4.      Gaul salah kaprah. Bahasa yang kasar, vulgar, dianggap keren namun mengikis kesantunan para pelajar. Nongkrong, clubbing, mengkonsumsi narkoba, bahkan pornografi dan porno aksi bukan lagi hal yang tabu dilakukan oleh pelajar. Remaja yang menjadi harapan masa depan, justru meracuni dirinya sendiri dengan hal-hal yang dapat merusak dirinya maupun bangsanya di masa depan. Sayangnya perilaku ini sangat mudah menyebar dan menular dan butuh penanganan serius. Karena dapat membentuk kepribadian yang miskin perjuangan.

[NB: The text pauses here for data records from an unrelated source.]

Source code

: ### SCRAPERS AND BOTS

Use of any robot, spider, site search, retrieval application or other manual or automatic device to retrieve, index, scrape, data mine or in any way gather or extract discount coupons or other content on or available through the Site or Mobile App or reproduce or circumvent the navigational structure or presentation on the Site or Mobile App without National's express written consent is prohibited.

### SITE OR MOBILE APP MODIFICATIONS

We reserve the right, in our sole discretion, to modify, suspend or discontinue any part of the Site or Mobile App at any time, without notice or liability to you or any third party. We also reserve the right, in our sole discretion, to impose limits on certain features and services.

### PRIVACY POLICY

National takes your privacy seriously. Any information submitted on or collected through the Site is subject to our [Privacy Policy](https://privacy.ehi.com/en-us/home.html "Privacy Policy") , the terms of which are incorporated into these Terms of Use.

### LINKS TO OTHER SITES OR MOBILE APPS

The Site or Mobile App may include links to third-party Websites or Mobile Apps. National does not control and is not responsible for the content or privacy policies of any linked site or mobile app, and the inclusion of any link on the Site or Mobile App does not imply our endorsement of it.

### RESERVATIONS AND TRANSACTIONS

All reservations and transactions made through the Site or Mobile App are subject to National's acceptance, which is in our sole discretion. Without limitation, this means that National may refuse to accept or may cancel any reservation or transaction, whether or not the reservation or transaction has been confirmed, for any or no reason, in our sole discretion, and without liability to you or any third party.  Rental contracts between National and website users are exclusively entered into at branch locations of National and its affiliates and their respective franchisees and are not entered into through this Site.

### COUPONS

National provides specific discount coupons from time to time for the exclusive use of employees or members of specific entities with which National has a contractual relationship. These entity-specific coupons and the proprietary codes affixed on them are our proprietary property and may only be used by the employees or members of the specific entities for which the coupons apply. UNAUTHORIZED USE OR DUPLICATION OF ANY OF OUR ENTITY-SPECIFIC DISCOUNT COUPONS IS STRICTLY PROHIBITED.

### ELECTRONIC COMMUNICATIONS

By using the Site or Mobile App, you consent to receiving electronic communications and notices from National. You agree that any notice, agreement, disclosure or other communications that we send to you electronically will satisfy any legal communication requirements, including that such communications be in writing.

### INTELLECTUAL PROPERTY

Ingin hidup nyaman, banyak uang tanpa mau bekerja keras.

5.      Miskin empati. Sikap individualis di era digital kian marak. Melihat orang kecelakaan justru dijadikan spot yang asik untuk selfie. Lalu di uploadlah dijejaring sosial. Bahkan upacara pemakamanpun tak terasa sakralnya karena keluarga duka malah asik berfoto ria. Ikhlas memang harus tapi gak segitunya juga kan!?

6.  Mental pembangkang. Merasa diri paling benar, paling tahu, paling pintar, paling high class, sehingga meremehkan siapapun yang ada dihadapannya. Tak peduli orangtuanya sendiri sekalipun. Petuah dan nasehatpun dianggap sebagai penghalang kebebasan berekspresi dan sangat menjengkelkan.

7.  Lebih banyak berbicara daripada mendengar. Malas mendengar orang lain dapat membuat diri menjadi kerdil. Lebih banyak mencari kesalahan oranglain daripada mencari solusi pun adalah salah besar dan akan memupuk sikap sombong.

Masih banyak perilaku yang dianggap lumrah dan gaul tetapi menjerumuskan menjadi penjajah di negeri sendiri. Perjuangan masih belum usai. Yakni berjuang melawan nafsu jahat dalam diri yang akan membuat diri menjadi penjajah kekininian serta mengabaikan hak-hak sesama manusia.

Jangan biarkan perjuangan para pahlawan menjadi sia-sia. Tidak ada kata terlambat untuk memperbaiki diri. Jadilah pahlawan di masa depan yang gemilang.